She was surprised that I enjoyed Full House. Because frankly, it’s a dumb thing. But my ability to ascertain an episode’s entire premise after three or four pieces of dialogue convinced her of my level of fandom, and we enjoyed what was likely the first connection her and I had ever shared.
After a few episodes Nicole, in keeping with her gender, complained repeatedly of having to go to the bathroom. Provided with ample commercial breaks and sitting four feet from the bathroom, I said what every male says in this situation: “Then go.” It would take me years of this manner of exchange to learn to just allow them their mindless complaints. But I was still young and inexperienced, so a healthy argument arose from this. It culminated, somehow, in a challenge that neither of us would leave the couch until the Full House marathon had ended.
What neither of us knew at the time was that the station putting on this marathon wasn’t messing around. They must have played every single episode, and I had been at work when it started.
The first few episodes into the challenge were fine. Her new sense of competition quelled what complaints she had swelling up inside of her in the spirit of putting on a tough face. I had pissed just after arriving home, and by the nature of her needing to go before the competition felt I was in good standing. But Nicole was no chump. Two hours into it my tiny bladder began sending signals to go seek relief.
I believe the parameters of us not being able to move off the couch, not just simply forbidden from using the restroom was a fluke of the conversation, but it ended up being equal in its agony. We twisted and turned seeking comfort for limbs exhausted with disuse. Every newly conceived position also had to compensate for the abdomen which after eleven episodes could not have even a milligram of weight on it.
Our other housemates had come and gone in their own fashion, some tired of the same episodic structure and canned laughter, others simply did not want to be around the two melancholic weirdos on the couch. By the time the sun had set, all humor had left the situation, and thoughts of permanent damage to my organs began wandering around my subconscious.

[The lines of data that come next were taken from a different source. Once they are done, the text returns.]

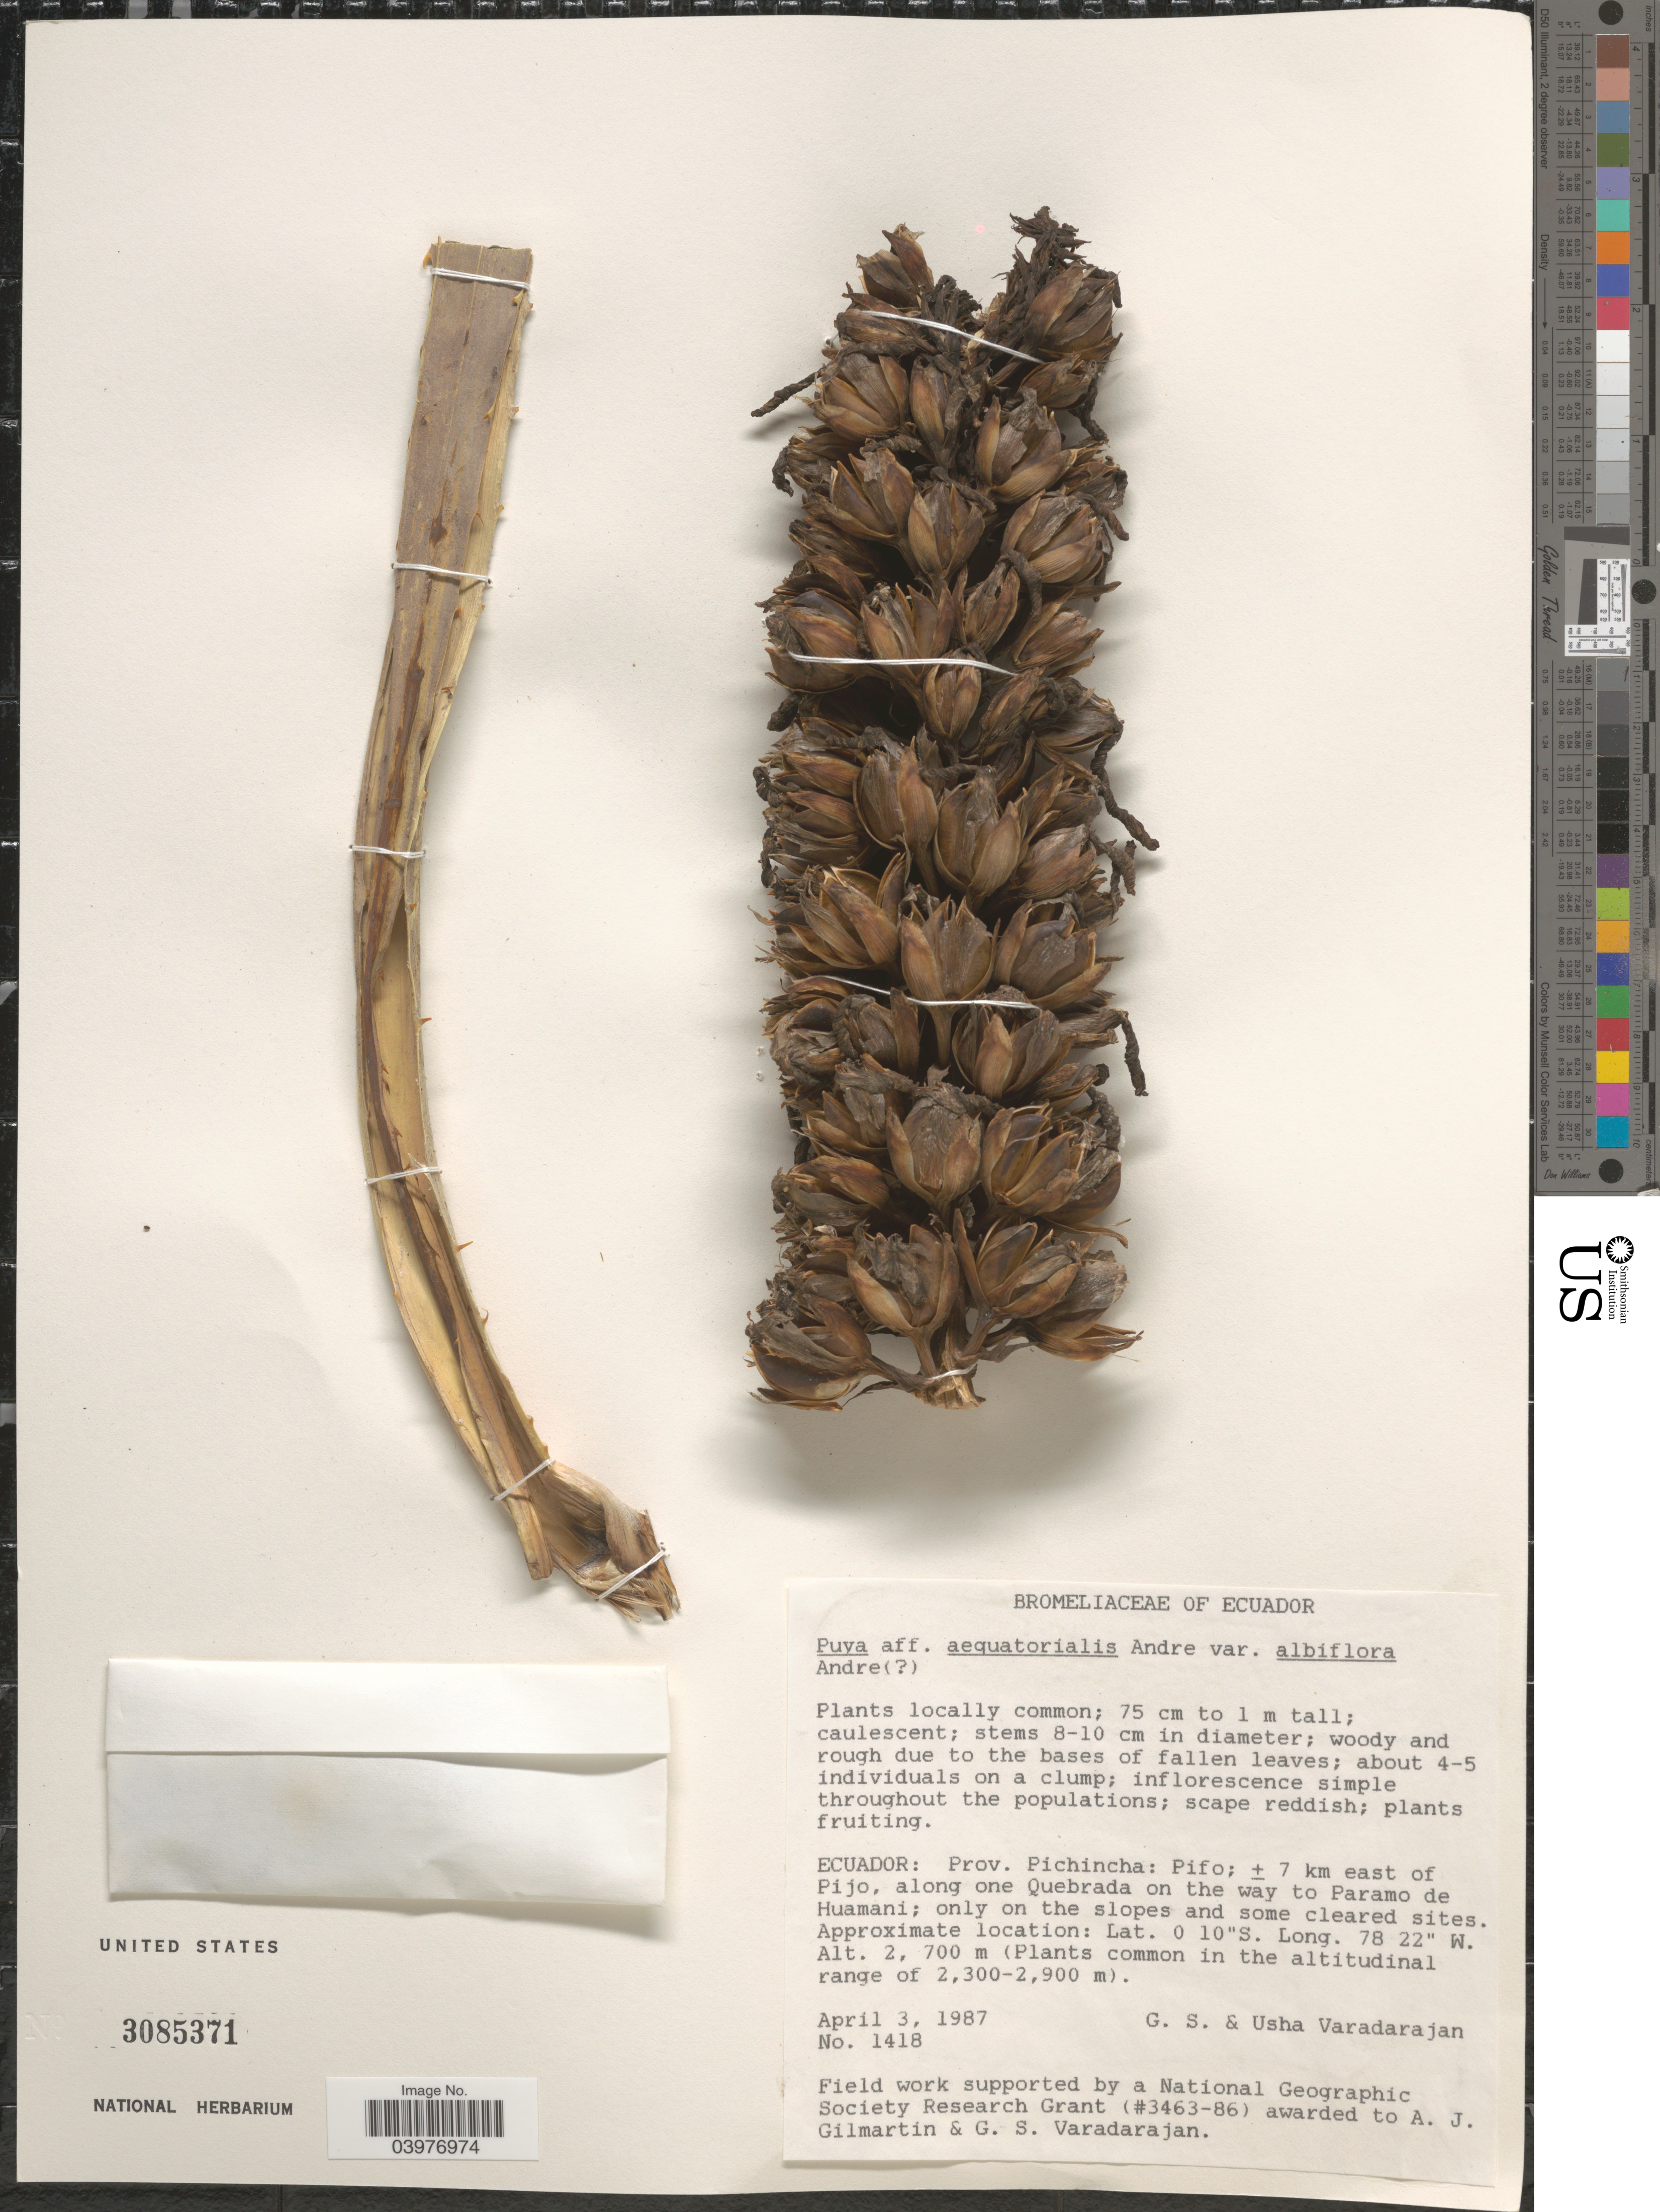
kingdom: Plantae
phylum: Tracheophyta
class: Liliopsida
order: Poales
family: Bromeliaceae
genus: Puya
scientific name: Puya aequatorialis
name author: André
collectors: G. S. Varadarajan & U. Varadarajan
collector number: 1418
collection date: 1987-04-03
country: Ecuador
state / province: Pichincha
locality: Pifo; ±7 km east of Pijo, along one Quebrada on the way to Paramo de Huamani.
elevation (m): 2700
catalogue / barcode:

After batting the word RUPTURE out of my mind for the ninth time, I turned as Nicole rose awkwardly to her feet, and padded wordlessly into the bathroom.
I had won a battle, but the next one was waiting for me at the other toilet in the house. I climbed the stairs in agony, and locked myself in the bathroom. I stood in position staring at my junk, waiting for alleviation for over a minute. The pressure inside me yearned for a release, and I was out of ideas on how to be of assistance. I had followed all the steps I learned as a child, and found them lacking results for the first time. I began searching my memory for health class notes in a desperate attempt to help the situation. Perhaps knowing that my “pelvic floor muscles” were to blame would somehow provide a solution.